Pay-to-play funds scandal: Time for a change
Dan Primack is the editor of peHUB, a Thomson Reuters publication.
The New York State Pension Fund kickback scandal is making new headlines. The Wall Street Journal reported that Steven Rattner, the head of the Obama administratino’s auto task force, was one of the executives involved with payments that are under scrutiny, citing a person familiar with the matter.
On Thursday, New York State Attorney General Andrew Cuomo filed a criminal complaint against Raymond Harding, former chair of New York’s Liberal Party, for scheming with the already-indicted David Loglisci and Hank Morris. Cuomo also coaxed a guilty plea and financial remuneration out of Barrett Wissman, a crooked former hedge fund manager.
All of this got me to thinking more about the issue of raising fund capital from public pension systems, a process that often is just begging to be corrupted. Inexperienced and smaller general partners (GPs) can have real difficulty getting in front of a pension system’s investment staff, because there is rarely a transparent or streamlined process.
The result is that many of these GPs hire a “finder,” which is typically a politically-connected individual who can gain access from the top-down.
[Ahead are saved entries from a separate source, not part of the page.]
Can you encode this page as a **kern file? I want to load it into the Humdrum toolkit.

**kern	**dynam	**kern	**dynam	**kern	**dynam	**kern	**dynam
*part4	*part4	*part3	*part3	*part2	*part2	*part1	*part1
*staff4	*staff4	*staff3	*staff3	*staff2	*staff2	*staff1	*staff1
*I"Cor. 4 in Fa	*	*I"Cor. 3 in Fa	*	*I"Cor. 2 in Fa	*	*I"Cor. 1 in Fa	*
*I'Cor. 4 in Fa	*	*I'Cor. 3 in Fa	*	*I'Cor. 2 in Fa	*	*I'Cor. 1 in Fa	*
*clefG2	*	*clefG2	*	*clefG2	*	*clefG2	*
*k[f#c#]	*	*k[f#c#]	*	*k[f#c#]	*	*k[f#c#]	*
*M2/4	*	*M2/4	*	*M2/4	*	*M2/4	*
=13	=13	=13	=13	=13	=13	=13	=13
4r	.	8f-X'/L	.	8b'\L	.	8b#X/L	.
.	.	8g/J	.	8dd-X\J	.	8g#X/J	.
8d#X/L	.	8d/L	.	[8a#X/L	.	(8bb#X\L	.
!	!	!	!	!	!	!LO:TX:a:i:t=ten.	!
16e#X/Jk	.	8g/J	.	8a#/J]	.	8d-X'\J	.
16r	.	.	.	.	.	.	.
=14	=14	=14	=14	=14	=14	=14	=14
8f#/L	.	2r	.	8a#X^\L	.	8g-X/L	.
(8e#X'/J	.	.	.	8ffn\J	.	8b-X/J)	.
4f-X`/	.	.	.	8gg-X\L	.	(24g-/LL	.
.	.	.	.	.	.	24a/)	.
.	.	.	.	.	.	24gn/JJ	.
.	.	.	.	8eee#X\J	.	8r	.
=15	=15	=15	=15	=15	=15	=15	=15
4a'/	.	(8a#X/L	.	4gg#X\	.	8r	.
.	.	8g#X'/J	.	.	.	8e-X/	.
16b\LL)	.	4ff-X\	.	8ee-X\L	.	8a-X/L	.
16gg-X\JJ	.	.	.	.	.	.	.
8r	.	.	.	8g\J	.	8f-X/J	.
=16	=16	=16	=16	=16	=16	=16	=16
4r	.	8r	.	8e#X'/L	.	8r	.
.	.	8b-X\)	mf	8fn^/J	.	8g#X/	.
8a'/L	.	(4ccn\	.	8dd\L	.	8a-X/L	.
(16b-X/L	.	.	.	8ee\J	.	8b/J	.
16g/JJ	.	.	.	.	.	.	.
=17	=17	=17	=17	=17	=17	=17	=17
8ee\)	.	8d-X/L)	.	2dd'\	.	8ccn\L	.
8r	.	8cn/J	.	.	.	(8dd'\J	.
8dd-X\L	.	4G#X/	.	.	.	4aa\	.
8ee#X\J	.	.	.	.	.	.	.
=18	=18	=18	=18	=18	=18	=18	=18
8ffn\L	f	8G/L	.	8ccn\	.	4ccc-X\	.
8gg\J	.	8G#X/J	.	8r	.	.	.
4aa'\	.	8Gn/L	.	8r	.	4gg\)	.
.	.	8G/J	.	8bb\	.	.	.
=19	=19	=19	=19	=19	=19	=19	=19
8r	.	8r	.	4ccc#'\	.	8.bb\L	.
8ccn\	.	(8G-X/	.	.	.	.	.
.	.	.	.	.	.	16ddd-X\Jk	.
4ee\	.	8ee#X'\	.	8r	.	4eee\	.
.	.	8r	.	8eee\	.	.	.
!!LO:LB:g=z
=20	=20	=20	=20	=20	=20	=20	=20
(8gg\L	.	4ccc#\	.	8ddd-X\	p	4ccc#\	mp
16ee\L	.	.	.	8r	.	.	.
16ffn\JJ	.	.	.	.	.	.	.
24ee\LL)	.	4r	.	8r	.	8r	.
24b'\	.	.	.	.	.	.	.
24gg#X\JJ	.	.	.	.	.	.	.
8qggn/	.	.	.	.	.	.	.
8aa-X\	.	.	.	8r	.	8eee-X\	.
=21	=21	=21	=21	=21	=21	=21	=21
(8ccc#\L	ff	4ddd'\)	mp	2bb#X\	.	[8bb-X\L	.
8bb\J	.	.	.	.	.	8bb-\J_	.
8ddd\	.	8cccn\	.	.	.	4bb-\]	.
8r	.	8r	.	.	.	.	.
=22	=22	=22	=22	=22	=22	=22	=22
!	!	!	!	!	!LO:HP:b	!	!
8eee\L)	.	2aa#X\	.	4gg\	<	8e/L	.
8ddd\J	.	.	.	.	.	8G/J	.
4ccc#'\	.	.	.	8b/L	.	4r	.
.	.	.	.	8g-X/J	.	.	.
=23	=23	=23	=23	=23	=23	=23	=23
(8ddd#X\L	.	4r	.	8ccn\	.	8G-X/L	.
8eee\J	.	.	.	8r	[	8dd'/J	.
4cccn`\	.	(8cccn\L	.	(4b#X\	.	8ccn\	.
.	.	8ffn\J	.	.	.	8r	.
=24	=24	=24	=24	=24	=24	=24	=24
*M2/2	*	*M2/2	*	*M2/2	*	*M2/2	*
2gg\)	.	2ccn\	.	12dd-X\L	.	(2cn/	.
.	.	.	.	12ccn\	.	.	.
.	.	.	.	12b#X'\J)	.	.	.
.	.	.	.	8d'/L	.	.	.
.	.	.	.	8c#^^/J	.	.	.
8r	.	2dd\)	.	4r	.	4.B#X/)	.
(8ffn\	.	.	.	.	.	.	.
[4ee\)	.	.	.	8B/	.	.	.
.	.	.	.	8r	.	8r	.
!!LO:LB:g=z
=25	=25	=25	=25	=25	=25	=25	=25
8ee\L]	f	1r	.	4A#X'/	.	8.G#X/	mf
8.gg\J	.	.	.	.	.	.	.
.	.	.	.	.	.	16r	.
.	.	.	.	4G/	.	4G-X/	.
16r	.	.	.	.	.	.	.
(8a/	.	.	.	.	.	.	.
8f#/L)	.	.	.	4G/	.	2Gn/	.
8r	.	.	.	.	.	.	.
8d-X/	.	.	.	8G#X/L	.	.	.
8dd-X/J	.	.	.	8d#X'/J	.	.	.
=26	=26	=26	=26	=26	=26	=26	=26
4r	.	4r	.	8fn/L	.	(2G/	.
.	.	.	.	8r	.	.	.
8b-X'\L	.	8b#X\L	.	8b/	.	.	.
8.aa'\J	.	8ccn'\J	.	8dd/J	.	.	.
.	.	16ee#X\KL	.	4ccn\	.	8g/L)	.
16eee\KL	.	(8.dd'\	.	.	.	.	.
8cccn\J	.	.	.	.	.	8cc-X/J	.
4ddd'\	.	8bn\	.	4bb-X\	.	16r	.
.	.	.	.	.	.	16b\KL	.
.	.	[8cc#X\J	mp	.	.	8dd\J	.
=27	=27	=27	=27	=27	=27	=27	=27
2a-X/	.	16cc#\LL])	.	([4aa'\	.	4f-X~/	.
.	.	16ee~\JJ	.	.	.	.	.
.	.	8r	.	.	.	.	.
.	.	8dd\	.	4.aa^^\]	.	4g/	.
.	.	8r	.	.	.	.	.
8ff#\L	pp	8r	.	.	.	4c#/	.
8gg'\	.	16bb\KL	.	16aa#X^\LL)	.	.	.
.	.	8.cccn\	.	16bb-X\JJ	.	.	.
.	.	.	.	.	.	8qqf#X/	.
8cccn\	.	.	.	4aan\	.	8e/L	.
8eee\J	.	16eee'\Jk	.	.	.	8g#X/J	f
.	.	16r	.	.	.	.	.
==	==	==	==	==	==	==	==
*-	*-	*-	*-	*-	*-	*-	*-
Most of these finders aren’t splitting their fees with the pension system’s investment staff – a quid pro quo that allegedly occurred in New York – but even the most above-board of these relationships boils down to influence peddling from my humble perspective.
Here’s how one GP explained it: “We hire finders because there’s sometimes no other way to get our 20 minutes in front of someone from the [pension system’s] investment staff. We’re not paying the finder for the fund commitment, but just for the opportunity to make our case and then have the system or its consultant conduct due diligence on us.”
So let me make a modest proposal: Public pension systems should participate in a modified version of M&A deal-flow circuits. For the uninitiated, deal-flow circuits are structured networking events (often featured as part of industry conferences) in which a group of buyers (bankers, PE investors, etc.) get introduced to a group of sellers (CEOs, PE pros with portfolio companies to shop, etc.). Each buyer typically sits at his/her own table, and the sellers sit with them for pre-determined periods of time, before rotating to the next buyer. Kind of like financial speed-dating.
The same format could be applied to the GP/LP dynamic. Rent out a ballroom for two days, and invite senior staff from lots of public pension systems (and some private LPs too, if they’d like to participate). They would be the buyers, and would each get their own table. Then invite GPs who are actively looking to raise fund capital, with some sort of pre-qualification process to screen out the nutjobs. Then let the GPs make their 15 or 20-minute elevator pitches to the LPs. Not in order to get an immediate commitment, but just to get the face-time. Then the LPs can reflect on their meeting sheets, and determine which opportunities are worthy of further due diligence.
Most GPs can accept striking out with a particular LP. What frustrates them is when they don’t even get an at-bat.
A fund-raising circuit could assuage that frustration, and remove some of temptation to use politically-connected finders (and thus reduce both actual corruption and the appearance of corruption). It wouldn’t be a total panacea, but it would be a start.